The week opens shaking up the ranking of the world’s richest personalities, with Elon Musk, the CEO of Tesla, is now landing fifth from 20th some weeks ago.
Musk among the top
On Monday, it was reported that the 49-year old car industry mogul’s net worth is more than $74 billion. This made him reach among the top of the list of richest people, alongside CEO of Facebook Mark Zuckerberg, cofounder of Microsoft Bill Gates, and CEO of Amazon Jeff Bezos.
Musk has jumped rankings from being No. 37 on January, to moving to the No. 31 spot sometime in March, according to Forbes. Having $25 billion earned him the 31st place in Forbes’ Billionaires list. This spectacular climb is all thanks to Tesla.
Earlier of July, Musk told Forbes that he doesn’t mind about his fortune’s worth, saying: “These numbers rise and fall, but what really matters is making great products that people love.”
Elon Musk unlocks second tranche of bonus, reaches #5 on Forbes "richest" list https://t.co/hNJf7Algjy
— TESLARATI (@Teslarati) July 21, 2020
Tesla’s increasing trust from investors
His fortune skyrocketed as his electric vehicle company has been seeing continuous boost in worth of shares, resulting to tripling of his net worth.

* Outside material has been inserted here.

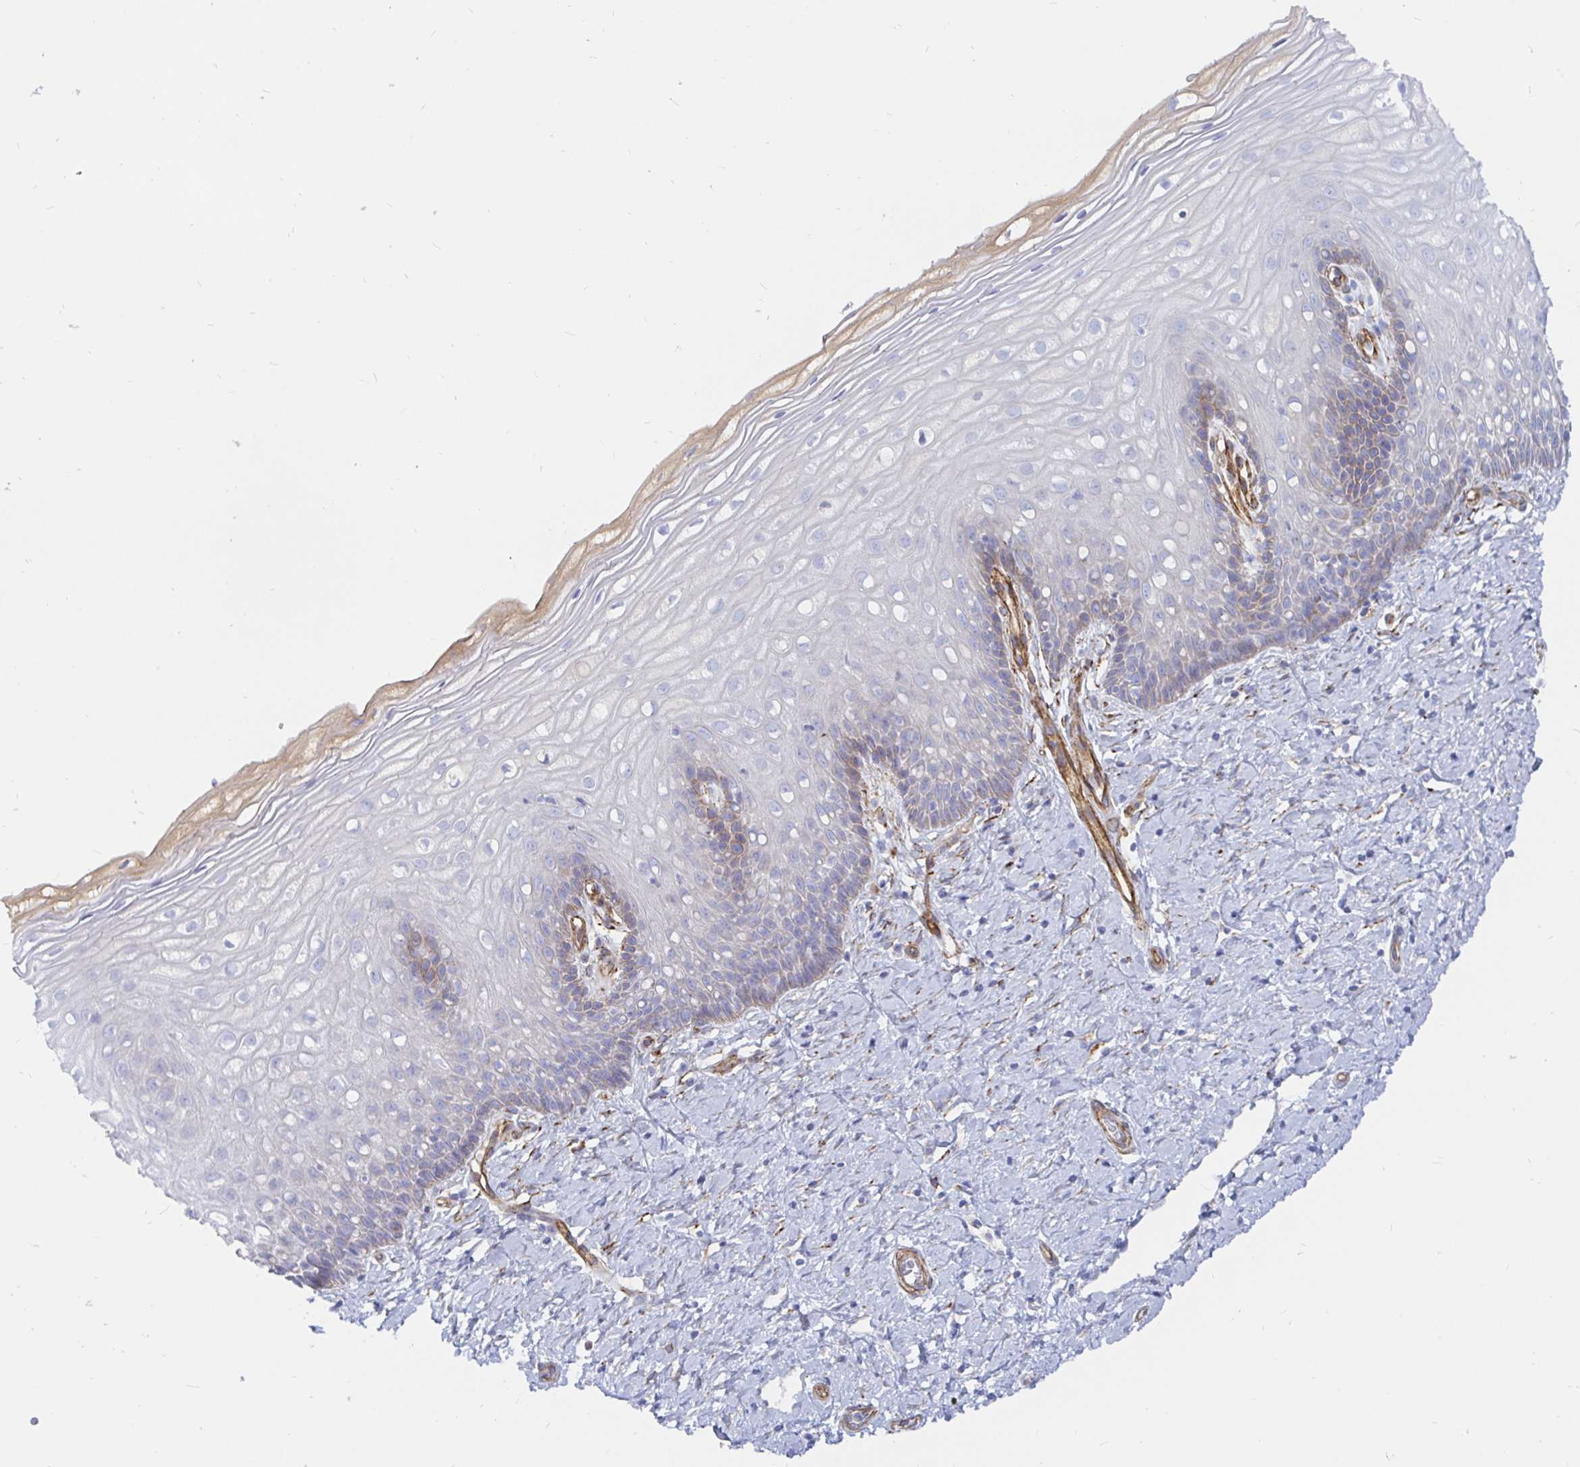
{"staining": {"intensity": "negative", "quantity": "none", "location": "none"}, "tissue": "cervix", "cell_type": "Glandular cells", "image_type": "normal", "snomed": [{"axis": "morphology", "description": "Normal tissue, NOS"}, {"axis": "topography", "description": "Cervix"}], "caption": "Immunohistochemistry (IHC) histopathology image of normal cervix: human cervix stained with DAB reveals no significant protein staining in glandular cells.", "gene": "COX16", "patient": {"sex": "female", "age": 37}}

Shares spiked by 9.5 percent on Monday, amounting to $1,643.00. This is a staggering increase of 60 percent in just a matter of weeks. Since the year began, its rise is about 300 percent.

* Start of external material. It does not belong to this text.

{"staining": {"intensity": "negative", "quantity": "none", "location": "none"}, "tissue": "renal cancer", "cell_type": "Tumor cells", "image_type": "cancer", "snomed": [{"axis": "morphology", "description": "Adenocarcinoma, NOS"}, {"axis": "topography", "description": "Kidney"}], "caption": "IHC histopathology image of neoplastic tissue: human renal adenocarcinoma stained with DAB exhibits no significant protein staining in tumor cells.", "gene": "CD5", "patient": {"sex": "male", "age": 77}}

The boost also made Tesla’s market cap reach $305.6 billion, making it the most valuable car company in the planet, surpassing brands like Ford and BMW. It has also outdone its rival, Toyota, previously at the beginning of the month. For comparison, the first quarter saw 103,000 Tesla vehicles while Toyota managed to produce 2.4 million vehicles at the same timeframe.
Last month when shares of Tesla reached the $1,000 mark, analysts suggested that the Tesla stock is grossly overvalued. Adam Jonas of Morgan Stanley warned investors that there is danger in approaching the car company like a tech company. The analyst pointed out that risks of car businesses which seemed to be blindsided. He also cited that placing Tesla beside huge tech brands like Apple and Microsoft entails consideration of “significant inherent differences in Tesla’s business model and capital intensity.”